People are “buying into the entire brand, the entire lifestyle and products,” Amin mentioned.

That’s why Amin believes e.l.f. can grow to be successful both in Dollar General and Sephora, the place rhode just lately launched. Amin mentioned e.l.f. is taking a look at a checklist of 120 completely different manufacturers for a potential acquisition, a signal that his imaginative and prescient for e.l.f. goes past the core enterprise of holy grail dupes.
Still, rhode is kind of a completely different sort of acquisition for e.l.f., which has beforehand acquired skincare and clear beauty manufacturers Naturium, Keys Soulcare and Well People.
Notably, rhode is priced at an “affordable luxury” level: beginning at $20 for lip remedies, $32 for the Glazing Milk, and up to $38 for a Caffeine Reset sculpting cream masks.
It’s essential that rhode pays off for e.l.f., actually. Rhode contributed $128 million to the corporate’s third-quarter gross sales progress, and it has elevated its expectations to rake in $265 million in web gross sales this 12 months, up to 70% progress. E.l.f.’s authentic beauty model, in the meantime, grew solely 2% within the third quarter of 2026.
Political pressures and doubling down on variety
Last August, e.l.f. raised its prices by $1 in a response to the Trump administration’s tariffs. (Three quarters of its merchandise nonetheless price $10 or much less.) At the time, about 75% of e.l.f. merchandise had been made in China, which is on the heart of President Donald Trump’s chaotic commerce battle.
The firm made a level to clarify the tariff-fueled improve in messages posted throughout social media — a stark distinction to different US retailers that relied on shrinkflation and quiet value bumps. It got here at a time when the White House went after firm leaders who had been open about tariff prices.

“Consumers are smart,” Amin mentioned. “If you try to put some other reason to it, some other twist, it actually gets in the way of that genuine dialogue we have with our community.”
Meanwhile, e.l.f.’s workforce is one thing of a political assertion. After Trump targeted DEI programs in both public and private sectors, many corporations publicly pulled again from these initiatives.
But Amin has doubled down. He says e.l.f.z are 76% ladies, 74% are Gen Z or millennials, and 44% come from various backgrounds. (He additionally grants fairness to each worker, giving them a stake within the recreation.)

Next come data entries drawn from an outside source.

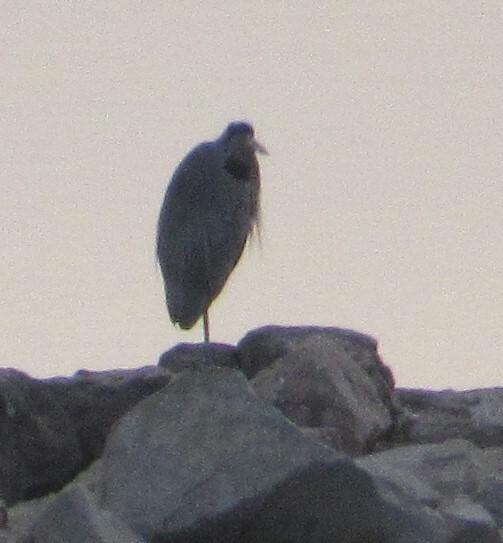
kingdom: Animalia
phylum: Chordata
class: Aves
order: Pelecaniformes
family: Ardeidae
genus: Ardea
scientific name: Ardea herodias
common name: Great blue heron
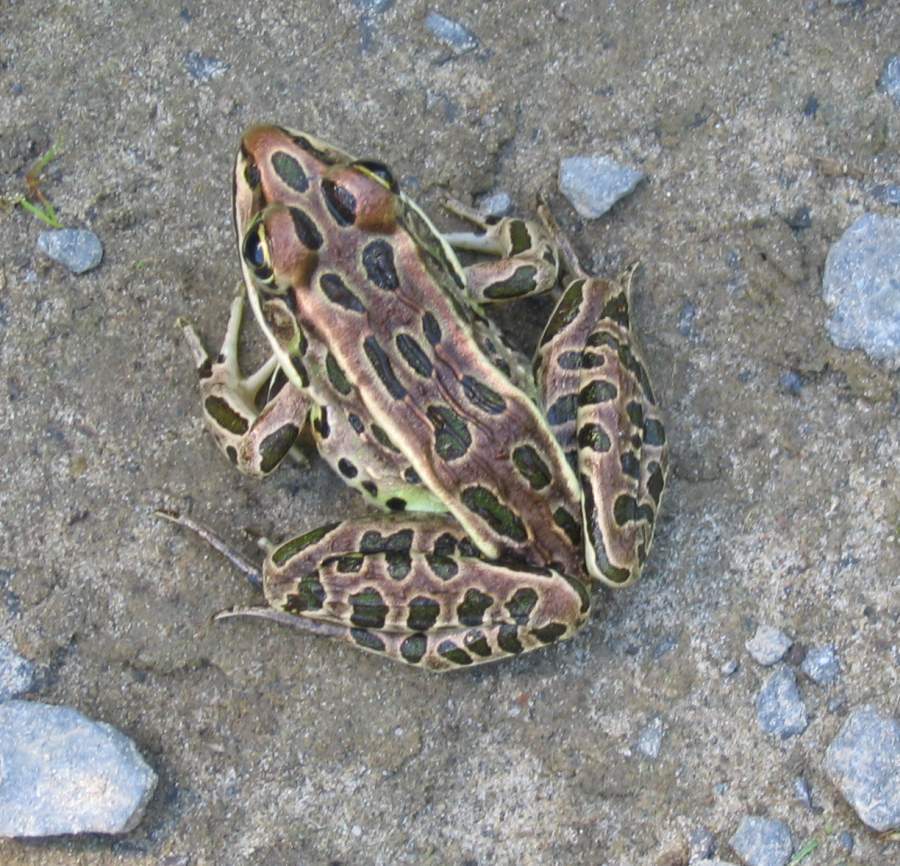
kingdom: Animalia
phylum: Chordata
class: Amphibia
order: Anura
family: Ranidae
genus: Lithobates
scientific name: Lithobates pipiens
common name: Northern leopard frog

And true to the e.l.f. means, the DEI guarantees got here with a cheeky advert marketing campaign. In 2024, e.l.f. rolled out a “Soooo Many Dicks” marketing campaign, pointing on the market are extra males named Richard, Rich and Rick on US public company boards than complete teams of underrepresented ladies. The billboards ran primarily throughout Wall Street sizzling spots, equivalent to The Oculus in New York City’s monetary district.
“In fact, what would be riskier is us abandoning what we stand for,” Amin mentioned. “Our community would know about it right away. And they would hold us accountable for it.”
NCS’s Clare Duffy contributed reporting.